Elbruz elimi kavrayıp kapıyı açtı. “Bana bak komutan. Alayda böyle dolaşmak seni utandırmıyor mu?” Kaşlarını çatıp ellerimize baktı. Bana bakarken eliyle kendini gösterdi. “Niye utanacağım kızım? Sen benim karım değil misin? Komutan gördük mü elimizi ayırırız.” Göz kırptı. “Ha o da saygıdan. Yoksa elini hiç ayırmam kendimden.” Yapardı. Emir komuta zinciri olmasa kesinlikle beni yanından ayırmazdı. Hatta utanmasa beni operasyonlara bile götürürdü. Spor odasından çıkıp koridorda yürümeye başladık. Elbruz gerçekten de komutanlarını görmediği sürece elimi bırakmamıştı. “Söylesene utanmıyorsun falan değil mi? Hani askerlerimin yanında karizmam çizilir falan..?” Elbruz bıkkın bir nefes aldı. Al işte salak Defne. Daha şimdiden bıktırdım adamı. Kesin beni bırakacak.

Revirin önüne geldiğimizde Elbruz benim sessiz kaldığımı fark edip bana döndü. “Güzelim?” Başımı kaldırmadan sessizce durdum. Elbruz elimi bırakmadan bana yaklaşıp diğer eliyle çenemi tuttu. Başımı kaldırdığında onun mavi gözlerine baktım. “Seni bıktırmaya başladım değil mi?” Onun konuşmasına izin vermeden konuşmaya devam ettim. “Saçmaladım. Küçük bir çocuk gibi davrandım.” Gözlerim dolarken şu an niye ağlama isteğiyle dolduğumu anlayamadım. Sanırım regl döngüm yaklaşıyor, yoksa böyle duygusal hissetmem normal değildi. Elbruz benim gözlerimin dolduğunu fark etmesin diye başımı eğmeye çalıştım. Ama o izin vermedi. Yanağımı okşayıp gülümsedi. “Saçmala. Saçmala ki kıymetimi bileyim. Seninle ilgili fark ettiğim şeylerden biri de bu Defne. Yoksa sen hiç konuşmazsın.” Güldü.

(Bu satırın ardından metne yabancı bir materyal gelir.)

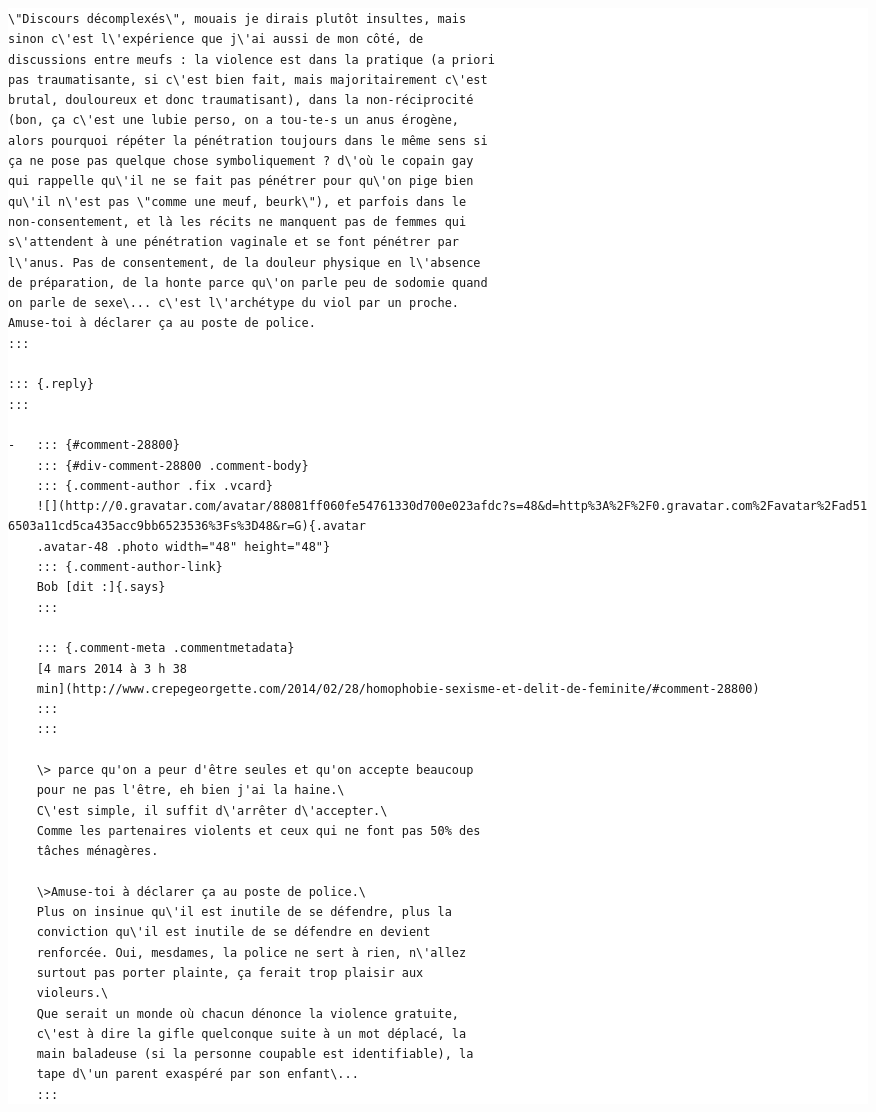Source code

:     \"Discours décomplexés\", mouais je dirais plutôt insultes, mais
    sinon c\'est l\'expérience que j\'ai aussi de mon côté, de
    discussions entre meufs : la violence est dans la pratique (a priori
    pas traumatisante, si c\'est bien fait, mais majoritairement c\'est
    brutal, douloureux et donc traumatisant), dans la non-réciprocité
    (bon, ça c\'est une lubie perso, on a tou-te-s un anus érogène,
    alors pourquoi répéter la pénétration toujours dans le même sens si
    ça ne pose pas quelque chose symboliquement ? d\'où le copain gay
    qui rappelle qu\'il ne se fait pas pénétrer pour qu\'on pige bien
    qu\'il n\'est pas \"comme une meuf, beurk\"), et parfois dans le
    non-consentement, et là les récits ne manquent pas de femmes qui
    s\'attendent à une pénétration vaginale et se font pénétrer par
    l\'anus. Pas de consentement, de la douleur physique en l\'absence
    de préparation, de la honte parce qu\'on parle peu de sodomie quand
    on parle de sexe\... c\'est l\'archétype du viol par un proche.
    Amuse-toi à déclarer ça au poste de police.
    :::

    ::: {.reply}
    :::

    -   ::: {#comment-28800}
        ::: {#div-comment-28800 .comment-body}
        ::: {.comment-author .fix .vcard}
        ![](http://0.gravatar.com/avatar/88081ff060fe54761330d700e023afdc?s=48&d=http%3A%2F%2F0.gravatar.com%2Favatar%2Fad516503a11cd5ca435acc9bb6523536%3Fs%3D48&r=G){.avatar
        .avatar-48 .photo width="48" height="48"}
        ::: {.comment-author-link}
        Bob [dit :]{.says}
        :::

        ::: {.comment-meta .commentmetadata}
        [4 mars 2014 à 3 h 38
        min](http://www.crepegeorgette.com/2014/02/28/homophobie-sexisme-et-delit-de-feminite/#comment-28800)
        :::
        :::

        \> parce qu'on a peur d'être seules et qu'on accepte beaucoup
        pour ne pas l'être, eh bien j'ai la haine.\
        C\'est simple, il suffit d\'arrêter d\'accepter.\
        Comme les partenaires violents et ceux qui ne font pas 50% des
        tâches ménagères.

        \>Amuse-toi à déclarer ça au poste de police.\
        Plus on insinue qu\'il est inutile de se défendre, plus la
        conviction qu\'il est inutile de se défendre en devient
        renforcée. Oui, mesdames, la police ne sert à rien, n\'allez
        surtout pas porter plainte, ça ferait trop plaisir aux
        violeurs.\
        Que serait un monde où chacun dénonce la violence gratuite,
        c\'est à dire la gifle quelconque suite à un mot déplacé, la
        main baladeuse (si la personne coupable est identifiable), la
        tape d\'un parent exaspéré par son enfant\...
        :::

“Hadi sen geç revire. Benim birkaç işim var. Sonra beraber yemek yeriz.” Onayladım. Ben revire girerken Elbruz arkamdan bakıp ilerlemeye başladı. Revirdeki sandalyeye geçip oturdum. Bu evlilik bana niye sakinlik getirdi bilmiyorum ama bu sakinliği sevmedim. Sessizce sandalyede arkama yaslanıp uyuklamaya başladım. Burada nöbet tutmak sakindi ve uyumak zevkliydi. Kapı çalınıp içeri giren Emre’ye baktım. “Doktor hanım bu ilaç listelerini kontrol etmeniz istendi. Lazım olabilecek gerekli ne ilaç varsa istenecek.” Onayladım. Emre dosyaları masaya bıraktı ve odadan çıktı. Ayağa kalkıp ilaçlarla ilgilenmeye başladım. Listeleri kontrol edip gerekli gereksiz ilaçları ayırdım.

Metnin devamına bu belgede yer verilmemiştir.